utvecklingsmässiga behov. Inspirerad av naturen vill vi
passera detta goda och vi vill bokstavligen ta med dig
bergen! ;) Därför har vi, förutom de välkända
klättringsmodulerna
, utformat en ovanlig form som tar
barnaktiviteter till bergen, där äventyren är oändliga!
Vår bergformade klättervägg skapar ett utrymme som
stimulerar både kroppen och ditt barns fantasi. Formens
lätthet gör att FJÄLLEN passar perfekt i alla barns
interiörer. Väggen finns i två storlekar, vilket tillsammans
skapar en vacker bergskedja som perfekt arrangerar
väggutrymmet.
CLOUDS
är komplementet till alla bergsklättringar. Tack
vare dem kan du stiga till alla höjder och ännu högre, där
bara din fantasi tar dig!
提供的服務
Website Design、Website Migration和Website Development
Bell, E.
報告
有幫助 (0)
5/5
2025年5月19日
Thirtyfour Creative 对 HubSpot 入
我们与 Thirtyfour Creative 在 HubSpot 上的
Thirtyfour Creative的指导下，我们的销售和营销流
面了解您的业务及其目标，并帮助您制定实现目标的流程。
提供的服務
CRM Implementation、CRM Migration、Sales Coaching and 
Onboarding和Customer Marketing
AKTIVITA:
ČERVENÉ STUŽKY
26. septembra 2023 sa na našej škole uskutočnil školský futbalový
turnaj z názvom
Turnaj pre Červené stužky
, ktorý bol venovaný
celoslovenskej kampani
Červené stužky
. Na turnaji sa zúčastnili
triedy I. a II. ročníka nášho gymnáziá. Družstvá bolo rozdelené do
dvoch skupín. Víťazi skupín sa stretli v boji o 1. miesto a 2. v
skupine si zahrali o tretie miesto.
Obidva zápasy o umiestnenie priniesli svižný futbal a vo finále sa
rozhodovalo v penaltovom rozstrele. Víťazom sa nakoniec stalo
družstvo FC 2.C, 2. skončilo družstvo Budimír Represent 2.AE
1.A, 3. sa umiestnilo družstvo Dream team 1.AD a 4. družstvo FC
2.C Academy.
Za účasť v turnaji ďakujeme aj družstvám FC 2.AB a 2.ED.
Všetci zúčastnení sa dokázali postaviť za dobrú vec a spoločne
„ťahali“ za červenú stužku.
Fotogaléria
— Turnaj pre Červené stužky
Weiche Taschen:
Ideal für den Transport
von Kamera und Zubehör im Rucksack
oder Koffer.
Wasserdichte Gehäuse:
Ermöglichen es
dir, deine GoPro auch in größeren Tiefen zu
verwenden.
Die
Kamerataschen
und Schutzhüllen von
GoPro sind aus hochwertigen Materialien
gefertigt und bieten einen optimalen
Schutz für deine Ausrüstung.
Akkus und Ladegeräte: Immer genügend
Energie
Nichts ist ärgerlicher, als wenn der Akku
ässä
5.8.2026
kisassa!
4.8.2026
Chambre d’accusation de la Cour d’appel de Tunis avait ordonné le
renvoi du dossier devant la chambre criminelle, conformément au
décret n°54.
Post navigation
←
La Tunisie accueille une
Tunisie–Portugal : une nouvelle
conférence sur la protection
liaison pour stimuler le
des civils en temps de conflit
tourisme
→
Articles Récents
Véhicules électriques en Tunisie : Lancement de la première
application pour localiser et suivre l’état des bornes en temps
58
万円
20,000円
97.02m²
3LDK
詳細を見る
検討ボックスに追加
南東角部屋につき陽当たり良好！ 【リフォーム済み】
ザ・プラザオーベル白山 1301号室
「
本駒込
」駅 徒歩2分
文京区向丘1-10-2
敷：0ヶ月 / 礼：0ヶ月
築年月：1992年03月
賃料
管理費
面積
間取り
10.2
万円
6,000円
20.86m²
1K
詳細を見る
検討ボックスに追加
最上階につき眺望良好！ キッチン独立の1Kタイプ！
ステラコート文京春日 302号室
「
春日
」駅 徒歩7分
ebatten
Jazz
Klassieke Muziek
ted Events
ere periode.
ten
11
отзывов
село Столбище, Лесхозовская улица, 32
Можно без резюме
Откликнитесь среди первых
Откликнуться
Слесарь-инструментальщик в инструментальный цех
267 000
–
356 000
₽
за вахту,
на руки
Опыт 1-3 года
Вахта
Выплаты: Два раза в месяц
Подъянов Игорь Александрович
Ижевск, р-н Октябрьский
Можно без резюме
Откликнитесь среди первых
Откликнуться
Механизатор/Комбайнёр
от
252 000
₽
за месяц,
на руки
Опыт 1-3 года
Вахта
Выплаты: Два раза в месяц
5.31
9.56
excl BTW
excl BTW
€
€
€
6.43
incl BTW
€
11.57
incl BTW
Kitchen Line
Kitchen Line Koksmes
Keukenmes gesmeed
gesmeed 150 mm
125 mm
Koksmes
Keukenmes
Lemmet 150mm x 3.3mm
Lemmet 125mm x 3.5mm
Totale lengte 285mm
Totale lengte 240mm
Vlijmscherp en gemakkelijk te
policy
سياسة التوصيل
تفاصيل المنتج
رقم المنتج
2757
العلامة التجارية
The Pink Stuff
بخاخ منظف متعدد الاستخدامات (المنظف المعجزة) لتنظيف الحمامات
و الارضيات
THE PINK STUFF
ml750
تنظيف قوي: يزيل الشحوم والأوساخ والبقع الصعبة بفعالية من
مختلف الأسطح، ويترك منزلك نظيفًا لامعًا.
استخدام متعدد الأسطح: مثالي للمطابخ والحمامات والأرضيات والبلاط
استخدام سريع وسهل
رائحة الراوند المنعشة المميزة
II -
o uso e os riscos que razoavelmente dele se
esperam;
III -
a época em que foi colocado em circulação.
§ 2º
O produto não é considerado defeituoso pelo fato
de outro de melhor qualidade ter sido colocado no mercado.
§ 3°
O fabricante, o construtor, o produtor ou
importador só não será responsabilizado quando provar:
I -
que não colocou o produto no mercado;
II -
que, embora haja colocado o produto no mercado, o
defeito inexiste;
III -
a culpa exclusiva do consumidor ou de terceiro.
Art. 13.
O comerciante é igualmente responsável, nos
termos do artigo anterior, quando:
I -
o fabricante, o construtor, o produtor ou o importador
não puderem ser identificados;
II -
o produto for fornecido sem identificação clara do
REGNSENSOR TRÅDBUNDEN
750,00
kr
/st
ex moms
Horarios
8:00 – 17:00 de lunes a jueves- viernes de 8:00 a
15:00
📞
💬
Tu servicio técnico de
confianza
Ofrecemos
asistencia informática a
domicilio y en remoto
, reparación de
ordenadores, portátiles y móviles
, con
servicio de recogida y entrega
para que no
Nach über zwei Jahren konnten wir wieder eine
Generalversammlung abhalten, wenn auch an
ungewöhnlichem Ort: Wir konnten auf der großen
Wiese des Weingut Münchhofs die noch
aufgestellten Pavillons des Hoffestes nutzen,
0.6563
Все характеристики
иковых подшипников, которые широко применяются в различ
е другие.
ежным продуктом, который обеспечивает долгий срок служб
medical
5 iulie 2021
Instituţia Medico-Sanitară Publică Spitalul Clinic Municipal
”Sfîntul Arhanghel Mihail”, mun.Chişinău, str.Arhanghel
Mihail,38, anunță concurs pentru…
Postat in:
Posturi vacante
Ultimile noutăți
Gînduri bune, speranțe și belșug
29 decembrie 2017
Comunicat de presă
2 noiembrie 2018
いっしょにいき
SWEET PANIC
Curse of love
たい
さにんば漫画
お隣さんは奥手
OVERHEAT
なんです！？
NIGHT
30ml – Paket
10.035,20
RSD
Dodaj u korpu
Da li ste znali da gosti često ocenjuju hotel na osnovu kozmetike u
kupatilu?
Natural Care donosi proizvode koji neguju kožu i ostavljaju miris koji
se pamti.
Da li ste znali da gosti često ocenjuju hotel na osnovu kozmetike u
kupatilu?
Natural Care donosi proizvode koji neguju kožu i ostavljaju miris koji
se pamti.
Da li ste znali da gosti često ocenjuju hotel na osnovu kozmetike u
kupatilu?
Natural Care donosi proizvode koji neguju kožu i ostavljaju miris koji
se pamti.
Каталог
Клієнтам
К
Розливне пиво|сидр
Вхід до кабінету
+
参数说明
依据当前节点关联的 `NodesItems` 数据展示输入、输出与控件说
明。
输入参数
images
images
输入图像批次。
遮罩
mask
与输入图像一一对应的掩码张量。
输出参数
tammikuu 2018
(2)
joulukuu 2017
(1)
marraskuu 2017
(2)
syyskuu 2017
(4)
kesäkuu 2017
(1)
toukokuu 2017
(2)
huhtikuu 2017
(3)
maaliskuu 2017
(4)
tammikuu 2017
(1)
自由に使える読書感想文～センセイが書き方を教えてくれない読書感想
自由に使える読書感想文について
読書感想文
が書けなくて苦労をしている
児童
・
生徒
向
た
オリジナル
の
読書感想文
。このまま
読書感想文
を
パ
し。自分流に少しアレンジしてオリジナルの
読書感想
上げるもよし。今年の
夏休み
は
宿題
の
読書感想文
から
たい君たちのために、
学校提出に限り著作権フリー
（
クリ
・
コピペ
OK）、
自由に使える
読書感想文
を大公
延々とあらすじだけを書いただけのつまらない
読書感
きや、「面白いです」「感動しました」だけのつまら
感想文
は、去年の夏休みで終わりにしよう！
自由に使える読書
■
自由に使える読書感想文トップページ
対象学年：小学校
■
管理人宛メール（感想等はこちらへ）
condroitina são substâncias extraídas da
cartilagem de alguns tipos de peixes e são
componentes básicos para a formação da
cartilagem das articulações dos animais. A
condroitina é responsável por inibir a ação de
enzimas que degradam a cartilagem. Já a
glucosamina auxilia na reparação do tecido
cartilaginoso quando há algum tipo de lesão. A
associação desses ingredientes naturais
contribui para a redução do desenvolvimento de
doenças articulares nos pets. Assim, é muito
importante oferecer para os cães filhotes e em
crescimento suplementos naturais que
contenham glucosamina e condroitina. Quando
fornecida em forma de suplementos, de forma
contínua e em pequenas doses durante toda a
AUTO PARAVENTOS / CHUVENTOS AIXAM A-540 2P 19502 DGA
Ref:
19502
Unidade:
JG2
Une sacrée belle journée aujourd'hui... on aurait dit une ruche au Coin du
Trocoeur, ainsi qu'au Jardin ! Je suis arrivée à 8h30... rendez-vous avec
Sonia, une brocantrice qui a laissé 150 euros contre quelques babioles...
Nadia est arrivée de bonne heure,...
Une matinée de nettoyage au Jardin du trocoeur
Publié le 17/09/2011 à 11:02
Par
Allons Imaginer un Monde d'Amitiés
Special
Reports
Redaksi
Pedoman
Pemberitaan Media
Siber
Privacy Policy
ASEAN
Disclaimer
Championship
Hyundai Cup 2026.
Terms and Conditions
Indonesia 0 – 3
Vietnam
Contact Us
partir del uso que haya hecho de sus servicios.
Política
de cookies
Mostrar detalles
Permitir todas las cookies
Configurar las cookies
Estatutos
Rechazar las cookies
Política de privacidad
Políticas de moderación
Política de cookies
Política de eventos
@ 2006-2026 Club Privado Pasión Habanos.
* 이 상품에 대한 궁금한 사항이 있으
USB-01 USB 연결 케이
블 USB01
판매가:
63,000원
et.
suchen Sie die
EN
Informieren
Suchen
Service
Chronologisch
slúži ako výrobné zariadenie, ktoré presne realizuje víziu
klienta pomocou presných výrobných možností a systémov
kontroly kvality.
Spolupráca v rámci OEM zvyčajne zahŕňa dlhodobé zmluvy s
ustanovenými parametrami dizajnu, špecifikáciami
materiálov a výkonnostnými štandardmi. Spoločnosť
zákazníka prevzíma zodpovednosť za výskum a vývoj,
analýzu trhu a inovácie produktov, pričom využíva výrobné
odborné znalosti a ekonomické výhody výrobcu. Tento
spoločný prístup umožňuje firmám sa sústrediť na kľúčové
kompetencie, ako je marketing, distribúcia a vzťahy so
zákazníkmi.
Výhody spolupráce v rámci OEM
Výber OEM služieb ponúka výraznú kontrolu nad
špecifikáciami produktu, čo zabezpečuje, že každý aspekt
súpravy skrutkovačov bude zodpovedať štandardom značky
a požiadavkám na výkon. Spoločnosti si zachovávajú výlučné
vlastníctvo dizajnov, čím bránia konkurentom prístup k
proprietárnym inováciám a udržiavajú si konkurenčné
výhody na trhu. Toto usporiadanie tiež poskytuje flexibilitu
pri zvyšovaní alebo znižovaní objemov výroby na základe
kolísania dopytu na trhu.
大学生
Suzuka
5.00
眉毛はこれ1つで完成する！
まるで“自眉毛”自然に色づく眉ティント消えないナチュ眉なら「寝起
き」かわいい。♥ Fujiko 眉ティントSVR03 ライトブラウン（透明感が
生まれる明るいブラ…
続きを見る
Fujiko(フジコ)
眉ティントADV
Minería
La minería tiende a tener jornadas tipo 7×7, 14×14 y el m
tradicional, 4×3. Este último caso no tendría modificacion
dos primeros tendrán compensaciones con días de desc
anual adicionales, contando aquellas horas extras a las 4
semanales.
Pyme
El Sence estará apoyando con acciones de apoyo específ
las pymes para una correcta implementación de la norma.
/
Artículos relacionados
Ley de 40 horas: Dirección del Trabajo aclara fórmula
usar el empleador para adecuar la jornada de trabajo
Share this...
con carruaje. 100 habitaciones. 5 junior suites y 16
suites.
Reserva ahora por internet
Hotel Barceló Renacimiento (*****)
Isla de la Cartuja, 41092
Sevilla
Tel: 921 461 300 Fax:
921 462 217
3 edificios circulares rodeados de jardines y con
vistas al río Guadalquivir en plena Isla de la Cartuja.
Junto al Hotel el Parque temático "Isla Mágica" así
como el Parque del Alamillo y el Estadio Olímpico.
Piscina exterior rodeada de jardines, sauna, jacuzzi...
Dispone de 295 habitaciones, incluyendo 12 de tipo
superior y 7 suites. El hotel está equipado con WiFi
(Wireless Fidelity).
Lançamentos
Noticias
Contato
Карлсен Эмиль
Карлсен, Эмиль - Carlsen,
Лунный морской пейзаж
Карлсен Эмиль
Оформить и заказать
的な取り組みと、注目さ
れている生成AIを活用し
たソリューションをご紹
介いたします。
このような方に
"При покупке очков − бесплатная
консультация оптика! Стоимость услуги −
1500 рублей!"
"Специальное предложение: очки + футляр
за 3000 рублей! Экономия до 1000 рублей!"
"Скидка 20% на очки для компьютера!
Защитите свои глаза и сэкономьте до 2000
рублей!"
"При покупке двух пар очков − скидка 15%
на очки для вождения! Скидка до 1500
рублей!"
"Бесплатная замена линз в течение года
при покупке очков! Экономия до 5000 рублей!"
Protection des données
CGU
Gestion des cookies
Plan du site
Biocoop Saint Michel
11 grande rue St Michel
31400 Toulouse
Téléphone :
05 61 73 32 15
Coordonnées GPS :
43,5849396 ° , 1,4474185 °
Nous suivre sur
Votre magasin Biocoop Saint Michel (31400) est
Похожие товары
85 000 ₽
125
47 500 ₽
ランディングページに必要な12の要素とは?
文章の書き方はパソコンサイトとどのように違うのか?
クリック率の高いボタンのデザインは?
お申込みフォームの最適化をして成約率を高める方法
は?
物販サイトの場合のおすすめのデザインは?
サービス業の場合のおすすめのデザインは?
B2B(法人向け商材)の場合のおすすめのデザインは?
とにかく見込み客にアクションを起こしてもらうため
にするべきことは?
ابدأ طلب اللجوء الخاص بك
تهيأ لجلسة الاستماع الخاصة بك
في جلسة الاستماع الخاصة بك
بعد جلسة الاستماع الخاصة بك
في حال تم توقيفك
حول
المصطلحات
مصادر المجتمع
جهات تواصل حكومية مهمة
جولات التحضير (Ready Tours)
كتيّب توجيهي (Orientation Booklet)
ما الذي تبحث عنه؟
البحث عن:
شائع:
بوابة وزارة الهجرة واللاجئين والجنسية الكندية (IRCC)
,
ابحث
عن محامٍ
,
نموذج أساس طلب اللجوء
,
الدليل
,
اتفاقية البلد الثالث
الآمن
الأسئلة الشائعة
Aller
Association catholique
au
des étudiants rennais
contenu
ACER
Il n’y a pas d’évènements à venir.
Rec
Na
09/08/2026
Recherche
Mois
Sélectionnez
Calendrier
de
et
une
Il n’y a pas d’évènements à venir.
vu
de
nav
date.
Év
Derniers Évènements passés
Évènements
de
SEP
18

━━━━━━━━━━━━━━━━━━━━━━━━━━━━━━

— What you have to do —
Copy out the lines of the records from the very first one through the line containing "Vår bergformade klättervägg", including that line, and reproduce each one without any change.

— Reply to the task —
utvecklingsmässiga behov. Inspirerad av naturen vill vi
passera detta goda och vi vill bokstavligen ta med dig
bergen! ;) Därför har vi, förutom de välkända
klättringsmodulerna
, utformat en ovanlig form som tar
barnaktiviteter till bergen, där äventyren är oändliga!
Vår bergformade klättervägg skapar ett utrymme som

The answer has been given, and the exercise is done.